How to Tame Summer Job Applications
Part 1


The year that I became the go-to person for our summer job applicants was a turning point for me.

For the previous 14 years, I was on the easy side. I was one of many staff members who benefited from having a "will do anything for food" person on the payroll. Often, that junior staff was somehow related to one of our clients. Sons, daughters, friends, neighbors - you name it, if one of our important clients had a kid that couldn't find work anywhere else, they were guaranteed a job at our company. What that kid did all summer at our office was of no concern to me. When I needed their help, I just asked for it. What they did with the rest of their day, or their week, or their summer...who cares?

Well, that all changed after I changed departments. I didn't realize it at the time, but I was heir to the summer staff...situation.

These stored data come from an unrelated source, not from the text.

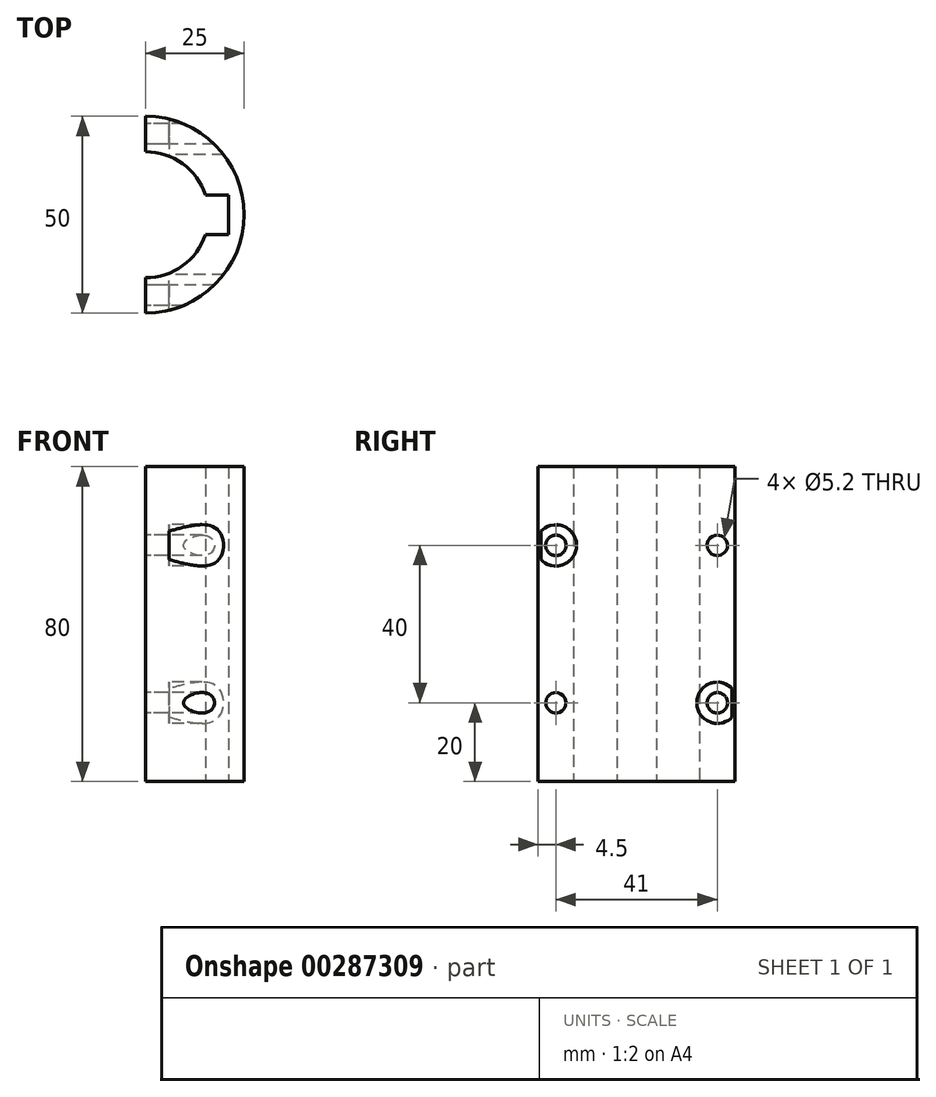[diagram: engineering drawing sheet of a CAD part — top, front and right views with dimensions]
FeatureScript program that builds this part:
annotation { "Feature Type Name" : "Feature", "Feature Type Description" : "" }
export const myFeature = defineFeature(function(context is Context, id is Id, definition is map)
    precondition{}
    {
        {
            var Q0;
            Q0=qCreatedBy(makeId("Top.planeOp"),FACE);
            var sketch = newSketch(context, id + "F0", { "sketchPlane" : qUnion([Q0])});
            skArc(sketch, "E0", {"start": v(0, -25) * mm, "mid": v(25, 0) * mm, "end": v(0, 25) * mm});
            skArc(sketch, "E1", {"start": v(0, -16) * mm, "mid": v(16, 0) * mm, "end": v(0, 16) * mm});
            skLineSegment(sketch, "E2", {"start": v(0, 25) * mm, "end": v(0, 16) * mm});
            skLineSegment(sketch, "E3", {"start": v(0, -16) * mm, "end": v(0, -25) * mm});
            skSolve(sketch);
        }
        {
            var Q0;
            Q0 = qSketchRegion(id + "F0", true);
            extrude(context, id + "F1", {"entities" : qUnion([Q0]), "depth" : 80 * mm});
        }
        {
            var Q0;
            Q0=qCreatedBy(makeId("Right.planeOp"),FACE);
            var sketch = newSketch(context, id + "F2", { "sketchPlane" : qUnion([Q0])});
            skCircle(sketch, "E4", {"center": v(-20.5, 20) * mm, "radius": 2.6 * mm});
            skCircle(sketch, "E5", {"center": v(-20.5, 60) * mm, "radius": 2.6 * mm});
            skCircle(sketch, "E6", {"center": v(20.5, 60) * mm, "radius": 2.6 * mm});
            skCircle(sketch, "E7", {"center": v(20.5, 20) * mm, "radius": 2.6 * mm});
            skSolve(sketch);
        }
        {
            var Q0;
            Q0 = qSketchRegion(id + "F2", true);
            extrude(context, id + "F3", {"entities" : qUnion([Q0]), "operationType" : NewBodyOperationType.REMOVE, "endBound" : BoundingType.THROUGH_ALL, "depth" : 25 * mm});
        }
        {
            var Q0;
            Q0=makeQuery(id+"F1.opExtrude","SWEPT_FACE",FACE,{"disambiguationData":[OSD([sQuery(id+"F0.wireOp",EDGE,"E3")])]});
            cPlane(context, id + "F4", {"entities" : qUnion([Q0]), "cplaneType" : CPlaneType.OFFSET, "offset" : 6 * mm, "oppositeDirection" : true, "width" : 150 * mm, "height" : 150 * mm});
        }
        {
            var Q0;
            Q0=qCreatedBy(id+"F4.planeOp",FACE);
            var sketch = newSketch(context, id + "F5", { "sketchPlane" : qUnion([Q0])});
            skCircle(sketch, "E8", {"center": v(20.5, 60) * mm, "radius": 5.25 * mm});
            skLineSegment(sketch, "E9", {"start": v(20.5, 60) * mm, "end": v(-20.5, 60) * mm});
            skCircle(sketch, "E10", {"center": v(-20.5, 20) * mm, "radius": 5.25 * mm});
            skLineSegment(sketch, "E11", {"start": v(-20.5, 60) * mm, "end": v(-20.5, 20) * mm});
            skSolve(sketch);
        }
        {
            var Q0;
            Q0 = qSketchRegion(id + "F5", true);
            extrude(context, id + "F6", {"entities" : qUnion([Q0]), "operationType" : NewBodyOperationType.REMOVE, "oppositeDirection" : true, "depth" : 25 * mm});
        }
        {
            var Q0;
            Q0=qCreatedBy(makeId("Top.planeOp"),FACE);
            var sketch = newSketch(context, id + "F7", { "sketchPlane" : qUnion([Q0])});
            skLineSegment(sketch, "E12.bottom", {"start": v(21, 5) * mm, "end": v(11, 5) * mm});
            skLineSegment(sketch, "E12.top", {"start": v(21, -5) * mm, "end": v(11, -5) * mm});
            skLineSegment(sketch, "E12.left", {"start": v(21, 5) * mm, "end": v(21, -5) * mm});
            skLineSegment(sketch, "E12.right", {"start": v(11, 5) * mm, "end": v(11, -5) * mm});
            skPoint(sketch, "E12.middle", {"position": v(16, 0) * mm});
            skSolve(sketch);
        }
        {
            var Q0;
            Q0 = qSketchRegion(id + "F7", true);
            extrude(context, id + "F8", {"entities" : qUnion([Q0]), "operationType" : NewBodyOperationType.REMOVE, "endBound" : BoundingType.THROUGH_ALL, "depth" : 25 * mm});
        }
    });
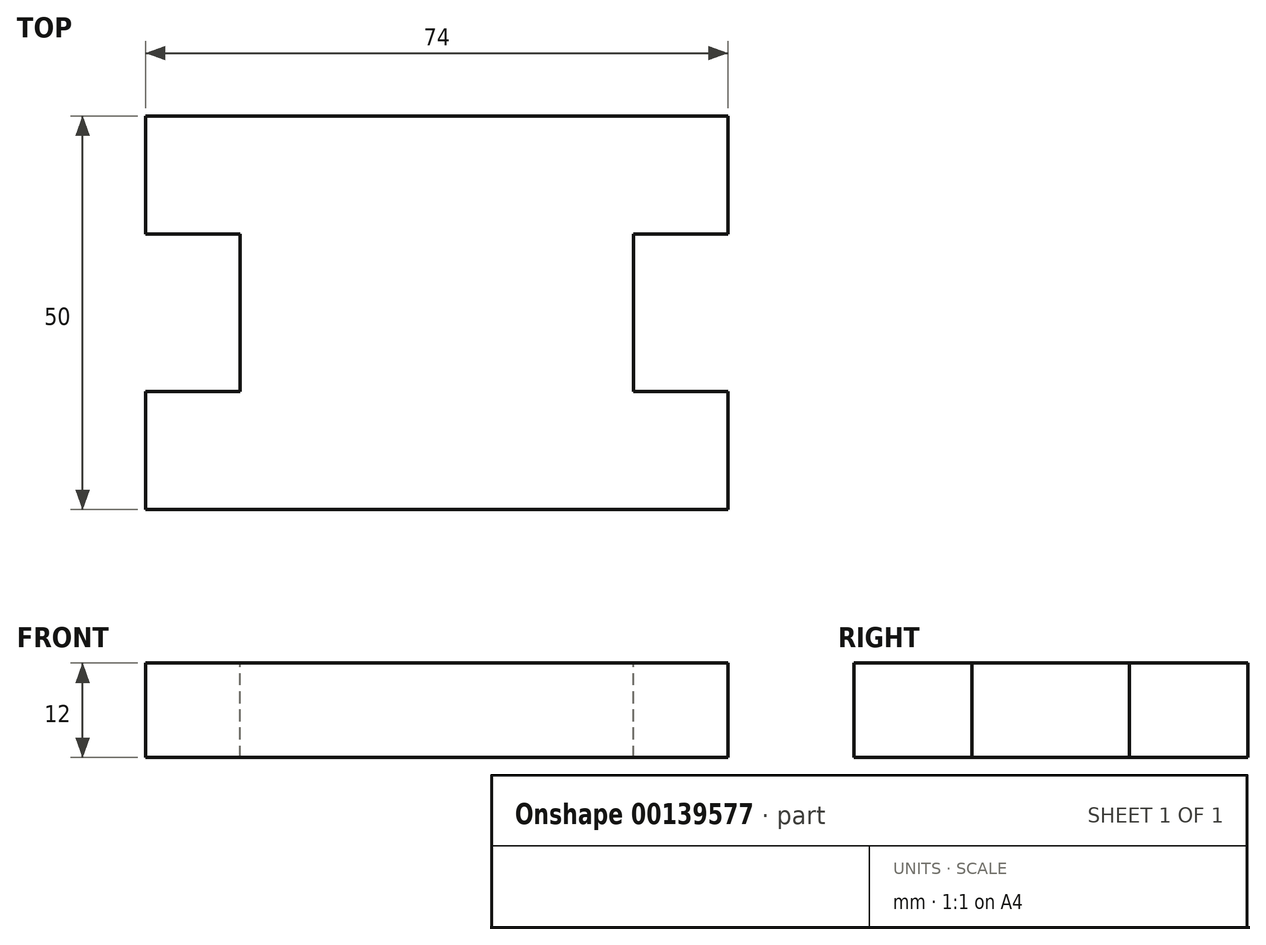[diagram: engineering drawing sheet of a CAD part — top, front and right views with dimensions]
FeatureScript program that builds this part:
annotation { "Feature Type Name" : "Feature", "Feature Type Description" : "" }
export const myFeature = defineFeature(function(context is Context, id is Id, definition is map)
    precondition{}
    {
        {
            var Q0;
            Q0=qCreatedBy(makeId("Top.planeOp"),FACE);
            var sketch = newSketch(context, id + "F0", { "sketchPlane" : qUnion([Q0])});
            skLineSegment(sketch, "E0.bottom", {"start": v(-49.73, 20.68) * mm, "end": v(24.27, 20.68) * mm});
            skLineSegment(sketch, "E0.top", {"start": v(-49.73, -29.32) * mm, "end": v(24.27, -29.32) * mm});
            skLineSegment(sketch, "E0.left", {"start": v(-49.73, 20.68) * mm, "end": v(-49.73, -29.32) * mm});
            skLineSegment(sketch, "E0.right", {"start": v(24.27, 20.68) * mm, "end": v(24.27, -29.32) * mm});
            skSolve(sketch);
        }
        {
            var Q0;
            Q0 = qSketchRegion(id + "F0", true);
            extrude(context, id + "F1", {"entities" : qUnion([Q0]), "depth" : 12 * mm});
        }
        {
            var Q0;
            Q0=makeQuery(id+"F1.opExtrude","CAP_FACE",FACE,{"disambiguationData":[OSD([sQuery(id+"F0.wireOp",EDGE,"E0.bottom"),sQuery(id+"F0.wireOp",EDGE,"E0.top"),sQuery(id+"F0.wireOp",EDGE,"E0.left"),sQuery(id+"F0.wireOp",EDGE,"E0.right")])],"isStart":false});
            var sketch = newSketch(context, id + "F2", { "sketchPlane" : qUnion([Q0])});
            skLineSegment(sketch, "E1.bottom", {"start": v(-49.73, 5.68) * mm, "end": v(-37.73, 5.68) * mm});
            skLineSegment(sketch, "E1.top", {"start": v(-49.73, -14.32) * mm, "end": v(-37.73, -14.32) * mm});
            skLineSegment(sketch, "E1.left", {"start": v(-49.73, 5.68) * mm, "end": v(-49.73, -14.32) * mm});
            skLineSegment(sketch, "E1.right", {"start": v(-37.73, 5.68) * mm, "end": v(-37.73, -14.32) * mm});
            skLineSegment(sketch, "E2.bottom", {"start": v(24.27, 5.68) * mm, "end": v(12.27, 5.68) * mm});
            skLineSegment(sketch, "E2.top", {"start": v(24.27, -14.32) * mm, "end": v(12.27, -14.32) * mm});
            skLineSegment(sketch, "E2.left", {"start": v(24.27, 5.68) * mm, "end": v(24.27, -14.32) * mm});
            skLineSegment(sketch, "E2.right", {"start": v(12.27, 5.68) * mm, "end": v(12.27, -14.32) * mm});
            skSolve(sketch);
        }
        {
            var Q0;
            Q0=makeQuery(id+"F2.imprint","IMPRINT",FACE,{"disambiguationData":[TD([[makeQuery(id+"F2.imprint","IMPRINT",EDGE,{"derivedFrom":sQuery(id+"F2.wireOp",EDGE,"E1.bottom")}),-1.0]])]});
            var Q1;
            Q1=makeQuery(id+"F2.imprint","IMPRINT",FACE,{"disambiguationData":[TD([[makeQuery(id+"F2.imprint","IMPRINT",EDGE,{"derivedFrom":sQuery(id+"F2.wireOp",EDGE,"E2.bottom")}),1.0]])]});
            extrude(context, id + "F3", {"entities" : qUnion([Q0, Q1]), "operationType" : NewBodyOperationType.REMOVE, "endBound" : BoundingType.THROUGH_ALL, "oppositeDirection" : true, "depth" : 25 * mm});
        }
    });
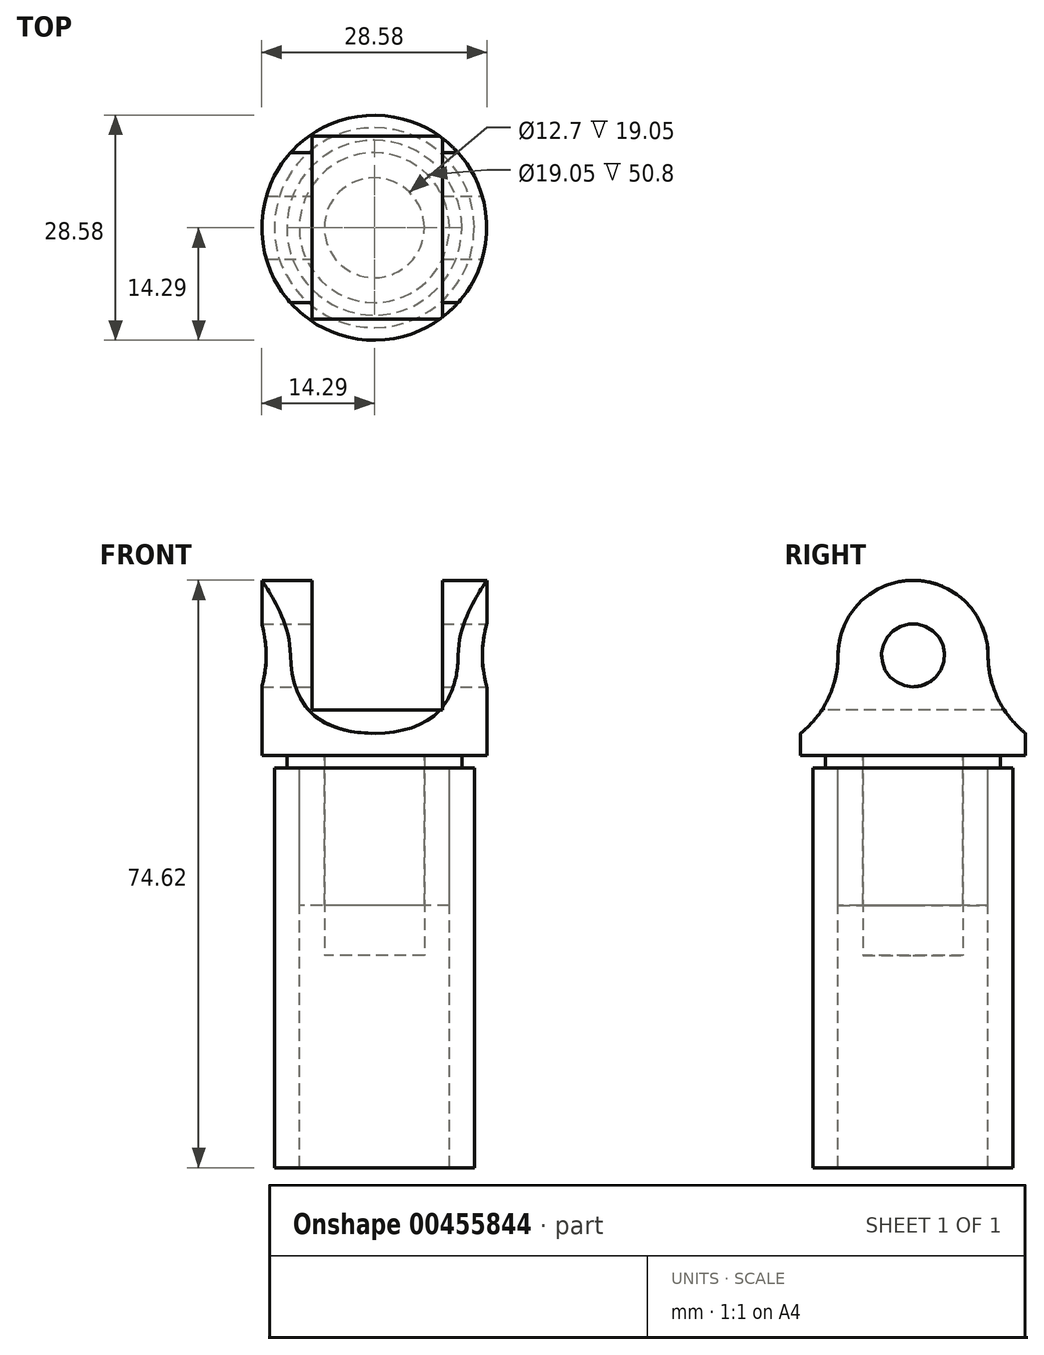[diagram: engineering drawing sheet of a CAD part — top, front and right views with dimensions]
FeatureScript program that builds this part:
annotation { "Feature Type Name" : "Feature", "Feature Type Description" : "" }
export const myFeature = defineFeature(function(context is Context, id is Id, definition is map)
    precondition{}
    {
        {
            var Q0;
            Q0=qCreatedBy(makeId("Top.planeOp"),FACE);
            var sketch = newSketch(context, id + "F0", { "sketchPlane" : qUnion([Q0])});
            skCircle(sketch, "E0", {"center": v(0, 0) * mm, "radius": 6.35 * mm});
            skSolve(sketch);
        }
        {
            var Q0;
            Q0=makeQuery(id+"F0.imprint","IMPRINT",FACE,{"disambiguationData":[TD([[makeQuery(id+"F0.imprint","IMPRINT",EDGE,{"derivedFrom":sQuery(id+"F0.wireOp",EDGE,"E0")}),1.0]])]});
            extrude(context, id + "F1", {"entities" : qUnion([Q0]), "depth" : 25.4 * mm});
        }
        {
            var Q0;
            Q0=makeQuery(id+"F1.opExtrude","CAP_FACE",FACE,{"disambiguationData":[OSD([sQuery(id+"F0.wireOp",EDGE,"E0")])],"isStart":false});
            var sketch = newSketch(context, id + "F2", { "sketchPlane" : qUnion([Q0])});
            skCircle(sketch, "E1", {"center": v(0, 0) * mm, "radius": 11.11 * mm});
            skCircle(sketch, "E2", {"center": v(0, 0) * mm, "radius": 9.52 * mm});
            skCircle(sketch, "E3", {"center": v(0, 0) * mm, "radius": 6.35 * mm});
            skSolve(sketch);
        }
        {
            var Q0;
            Q0=makeQuery(id+"F2.imprint","IMPRINT",FACE,{"disambiguationData":[TD([[makeQuery(id+"F2.imprint","IMPRINT",EDGE,{"derivedFrom":sQuery(id+"F2.wireOp",EDGE,"E2")}),1.0]])]});
            extrude(context, id + "F3", {"entities" : qUnion([Q0]), "oppositeDirection" : true, "depth" : 19.05 * mm});
        }
        {
            var Q0;
            Q0=makeQuery(id+"F2.imprint","IMPRINT",FACE,{"disambiguationData":[TD([[makeQuery(id+"F2.imprint","IMPRINT",EDGE,{"derivedFrom":sQuery(id+"F2.wireOp",EDGE,"E1")}),1.0]])]});
            extrude(context, id + "F4", {"entities" : qUnion([Q0]), "operationType" : NewBodyOperationType.ADD, "oppositeDirection" : true, "depth" : 1.59 * mm});
        }
        {
            var Q0;
            Q0=makeQuery(id+"F4.opExtrude","CAP_FACE",FACE,{"disambiguationData":[OSD([sQuery(id+"F2.wireOp",EDGE,"E1"),sQuery(id+"F2.wireOp",EDGE,"E2")])],"isStart":false});
            var sketch = newSketch(context, id + "F5", { "sketchPlane" : qUnion([Q0])});
            skCircle(sketch, "E4", {"center": v(0, 0) * mm, "radius": 12.7 * mm});
            skCircle(sketch, "E5", {"center": v(0, 0) * mm, "radius": 9.53 * mm});
            skSolve(sketch);
        }
        {
            var Q0;
            Q0 = qSketchRegion(id + "F5", true);
            extrude(context, id + "F6", {"entities" : qUnion([Q0]), "depth" : 50.8 * mm});
        }
        {
            var Q0;
            Q0=makeQuery(id+"F2.imprint","IMPRINT",FACE,{"disambiguationData":[TD([[makeQuery(id+"F2.imprint","IMPRINT",EDGE,{"derivedFrom":sQuery(id+"F2.wireOp",EDGE,"E3")}),1.0]])]});
            var sketch = newSketch(context, id + "F7", { "sketchPlane" : qUnion([Q0])});
            skCircle(sketch, "E6", {"center": v(0, 0) * mm, "radius": 14.29 * mm});
            skSolve(sketch);
        }
        {
            var Q0;
            Q0 = qSketchRegion(id + "F7", true);
            extrude(context, id + "F8", {"entities" : qUnion([Q0]), "depth" : 25.4 * mm});
        }
        {
            var Q0;
            Q0=qCreatedBy(makeId("Right.planeOp"),FACE);
            var sketch = newSketch(context, id + "F9", { "sketchPlane" : qUnion([Q0])});
            skCircle(sketch, "E7", {"center": v(0, 38.1) * mm, "radius": 4 * mm});
            skArc(sketch, "E8", {"start": v(9.53, 38.1) * mm, "mid": v(0, 47.62) * mm, "end": v(-9.53, 38.1) * mm});
            skArc(sketch, "E9", {"start": v(9.53, 38.1) * mm, "mid": v(22.23, 25.4) * mm, "end": v(34.93, 38.1) * mm});
            skArc(sketch, "E10", {"start": v(-34.93, 38.1) * mm, "mid": v(-22.23, 25.4) * mm, "end": v(-9.53, 38.1) * mm});
            skLineSegment(sketch, "E11", {"start": v(44.06, 38.1) * mm, "end": v(-50.21, 38.1) * mm, "construction": true});
            skLineSegment(sketch, "E12", {"start": v(34.93, 38.1) * mm, "end": v(34.93, 62.9) * mm});
            skLineSegment(sketch, "E13", {"start": v(34.93, 62.9) * mm, "end": v(-34.93, 62.9) * mm});
            skLineSegment(sketch, "E14", {"start": v(-34.93, 62.9) * mm, "end": v(-34.93, 38.1) * mm});
            skSolve(sketch);
        }
        {
            var Q0;
            Q0 = qSketchRegion(id + "F9", true);
            extrude(context, id + "F10", {"entities" : qUnion([Q0]), "operationType" : NewBodyOperationType.REMOVE, "oppositeDirection" : true, "depth" : 25.4 * mm, "hasSecondDirection" : true, "secondDirectionOppositeDirection" : false, "secondDirectionDepth" : 25.4 * mm});
        }
        {
            var Q0;
            Q0=qCreatedBy(makeId("Front.planeOp"),FACE);
            var sketch = newSketch(context, id + "F11", { "sketchPlane" : qUnion([Q0])});
            skLineSegment(sketch, "E15.bottom", {"start": v(-7.87, 52.54) * mm, "end": v(8.64, 52.54) * mm});
            skLineSegment(sketch, "E15.top", {"start": v(-7.87, 31.13) * mm, "end": v(8.64, 31.13) * mm});
            skLineSegment(sketch, "E15.left", {"start": v(-7.87, 52.54) * mm, "end": v(-7.87, 31.13) * mm});
            skLineSegment(sketch, "E15.right", {"start": v(8.64, 52.54) * mm, "end": v(8.64, 31.13) * mm});
            skSolve(sketch);
        }
        {
            var Q0;
            Q0 = qSketchRegion(id + "F11", true);
            extrude(context, id + "F12", {"entities" : qUnion([Q0]), "operationType" : NewBodyOperationType.REMOVE, "oppositeDirection" : true, "depth" : 25.4 * mm, "hasSecondDirection" : true, "secondDirectionOppositeDirection" : false, "secondDirectionDepth" : 25.4 * mm});
        }
    });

The first summer, I had no idea what to expect. I didn't know who the summer help would be, their age, their skills, their interests. In fact, let's stop right there. I didn't know if that kid actually wanted a job and couldn't find one, or if the parent was forcing them into working through their summer vacation. Nor did I know what had been promised to this kid in order to entice them to actually show up to work. Turns out they were promised ALOT. And it was not alot of moving boxes and organizing storage closets and updating archives and running errands, which is really what they were capable of doing; as long as it was under close supervision. Actually, one of them was too young to drive so ixnay on having him run errands.

The second summer, I tried to get a little more prepared. I thought it would be a good idea to ask the bosses in the Spring if they planned on having any kids work for us that summer. That way, I told them, I could start planning ahead on what type of work to get ready for them. "Oh no," they said, "we don't even have enough work to keep our full-time staff busy. Why would you even think of hiring more people in the summer?" Well excuse me. Forgive me for trying to plan ahead.

15 years working with them and I still accepted what they said as truth. In the following weeks, as I started to receive emails from high school and college students, I responded to each in about the same way. "Sorry, we're not hiring any summer help this year. Try such and such a firm. Maybe they are hiring." I felt terrible. I wasn't convinced that we were not hiring, I only knew that the bosses didn't know if they were hiring.